Re: x86: CPU type requirements incorrect for various vectormode operations
- From: "Jan Beulich" <JBeulich at novell dot com>
- To: <rth at redhat dot com>
- Cc: <gcc-patches at gcc dot gnu dot org>
- Date: Mon, 12 Jul 2004 10:30:32 +0200
- Subject: Re: x86: CPU type requirements incorrect for various vectormode operations
>> (movv2sf_internal): Allow beginning with MMX.
>> (movv2df_internal, movv8hi_internal, movv16qi_internal): Allow
>> beginning with SSE and use SSE instruction when SSE2
unavailable.
>> (movv2df, movv8hi, movv16qi, pushv2di, pushv8hi, pushv16qi,
pushv4si):
>> Allow beginning with SSE.
>> (movv2sf, pushv2sf): Allow beginning with MMX.
>
>What's the logic here?
As said in the other, 3DNow!-related email, the move and push patterns
must be available as soon as the types covered by them, when being
passed as arguments or return values, are being passed through the
respective registers. Otherwise you can't store the arguments to memory
in order to emulate the vector operation by operating on more narrow
vector types or even on scalar ones. But (I'm going to write a more
exhaustive description for this soon) the parameter passing model for
MMX (to a certain degree also for SSE) seems very broken to me right
now.
>> +/* Extracts one of the four words of A. The selector N must be
immediate.*/
>> +#if 0
>> +static __inline int
>> +_mm_extract_pi16 (__m64 __A, int __N)
>> +{
>> + return __builtin_ia32_pextrw ((__v4hi)__A, __N);
>> +}
>> +
>> +static __inline int
>> +_m_pextrw (__m64 __A, int __N)
>> +{
>> + return _mm_extract_pi16 (__A, __N);
>> +}
>> +#else
>> +#define _mm_extract_pi16(A, N) \
>> + __builtin_ia32_pextrw ((__v4hi)(A), (N))

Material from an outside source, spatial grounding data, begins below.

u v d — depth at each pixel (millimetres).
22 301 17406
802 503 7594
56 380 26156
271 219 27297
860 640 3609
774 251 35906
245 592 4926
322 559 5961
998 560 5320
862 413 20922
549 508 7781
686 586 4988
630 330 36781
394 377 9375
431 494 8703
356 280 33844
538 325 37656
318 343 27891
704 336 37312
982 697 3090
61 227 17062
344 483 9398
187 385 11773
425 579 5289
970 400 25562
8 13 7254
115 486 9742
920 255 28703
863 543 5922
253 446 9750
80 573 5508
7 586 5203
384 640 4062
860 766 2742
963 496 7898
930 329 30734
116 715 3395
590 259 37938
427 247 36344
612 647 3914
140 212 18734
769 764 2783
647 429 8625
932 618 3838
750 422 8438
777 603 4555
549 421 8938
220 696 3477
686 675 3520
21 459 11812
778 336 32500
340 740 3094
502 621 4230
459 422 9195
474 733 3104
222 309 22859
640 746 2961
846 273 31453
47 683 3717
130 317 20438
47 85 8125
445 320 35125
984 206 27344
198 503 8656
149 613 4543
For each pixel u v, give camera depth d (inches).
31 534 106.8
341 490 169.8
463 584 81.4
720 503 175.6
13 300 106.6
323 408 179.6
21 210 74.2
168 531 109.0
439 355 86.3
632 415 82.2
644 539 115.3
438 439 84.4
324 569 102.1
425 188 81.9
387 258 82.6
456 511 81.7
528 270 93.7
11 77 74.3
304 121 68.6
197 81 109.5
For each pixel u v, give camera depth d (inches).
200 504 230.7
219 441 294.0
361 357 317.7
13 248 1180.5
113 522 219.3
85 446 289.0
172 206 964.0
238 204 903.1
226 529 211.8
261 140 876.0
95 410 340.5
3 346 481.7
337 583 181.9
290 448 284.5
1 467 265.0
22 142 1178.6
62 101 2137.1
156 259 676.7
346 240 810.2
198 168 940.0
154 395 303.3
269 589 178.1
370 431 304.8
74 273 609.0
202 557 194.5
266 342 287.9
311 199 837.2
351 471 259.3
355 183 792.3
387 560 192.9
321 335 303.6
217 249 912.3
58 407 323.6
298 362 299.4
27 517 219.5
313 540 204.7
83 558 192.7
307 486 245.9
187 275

>> +#define _m_pextrw(A, N) _mm_extract_pi16((A), (N))
>> +#endif
>
>These should be written
>
>static __inline int __attribute__((__always_inline__))
>_mm_extract_pi16 (__m64 const __A, int const __N)
>{
> return __builtin_ia32_pextrw ((__v4hi)__A, __N);
>}
>
>That should propagate the constant to the builtin even at -O0.
This now indeed would seem to be an unrelated change. The code here was
simply moved from xmmintrin.h
Jan